This part of the report considers the successes and failures of attempts to create nodes and corridors and revitalize downtowns in the Greater Golden Horseshoe, to derive lessons for the future planning of such districts. The relevance of these reflections extends beyond southern Ontario and pertains to the creation or strengthening of all downtowns, nodes, and corridors, particularly if the intent is to promote intensification, reduce automobile use, and provide an alternative for people seeking a less automobile-dependent lifestyle within the suburban realm.
Part 3 focuses on the conditions needed to meet the land use and transportation objectives found in Places to Grow and in other documents on downtowns, nodes, and corridors. These conditions include density and modal share targets, along with the creation of a pedestrian-friendly environment and the achievement of inter-functional synergy within such districts.
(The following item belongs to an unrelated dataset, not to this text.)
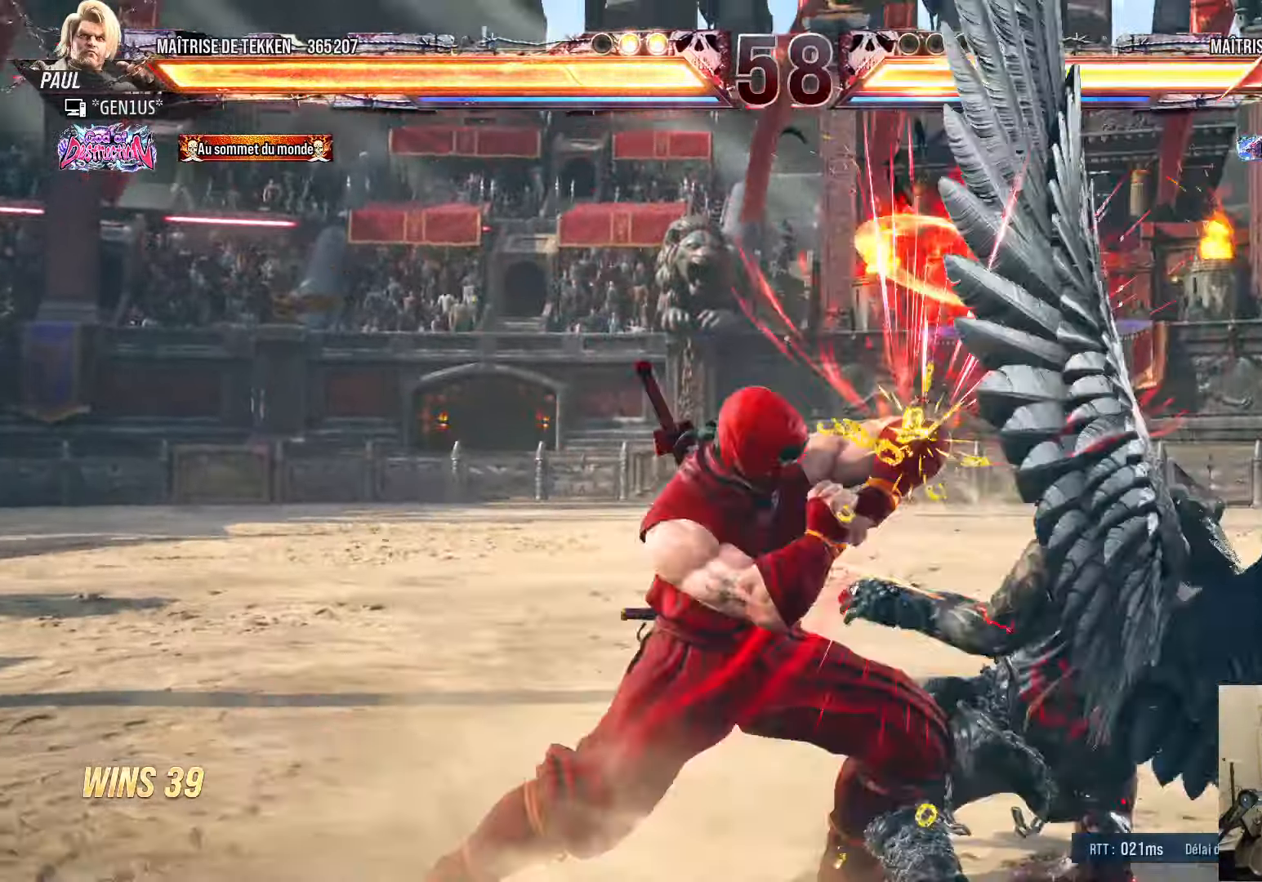
{"dt_ms": 500, "buttons": ["CIRCLE", "DPAD_DOWN", "DPAD_RIGHT"], "left_stick": "center", "right_stick": "center", "events": [[16, "DPAD_RIGHT", "down"], [33, "DPAD_DOWN", "down"], [50, "CIRCLE", "down"], [83, "CIRCLE", "up"], [166, "CIRCLE", "down"], [233, "CIRCLE", "up"], [300, "CIRCLE", "down"], [350, "CIRCLE", "up"], [416, "CIRCLE", "down"]]}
Successful downtowns, nodes, and corridors can attract retailing, services, and employment, as well as residents and visitors. With successful downtowns or nodes at their core, and with corridors linking their different components and stretching into their zones of influence, UGCs can play the role of the carrot in the Places to Grow intensification strategy, while the regulations needed to enforce urban growth boundaries and ensure that a greater proportion of new residential development occurs within urbanized territories will constitute the stick ensuring compliance with this strategy.
Lessons learned from the preceding analysis and ensuing policy options are grouped into three categories: the need for coordinated multi-scale planning; the importance of adapting interventions to the diversity of circumstances encountered in downtowns, nodes, and corridors; and the need to address the trend towards scattering office employment around low-density suburban locations.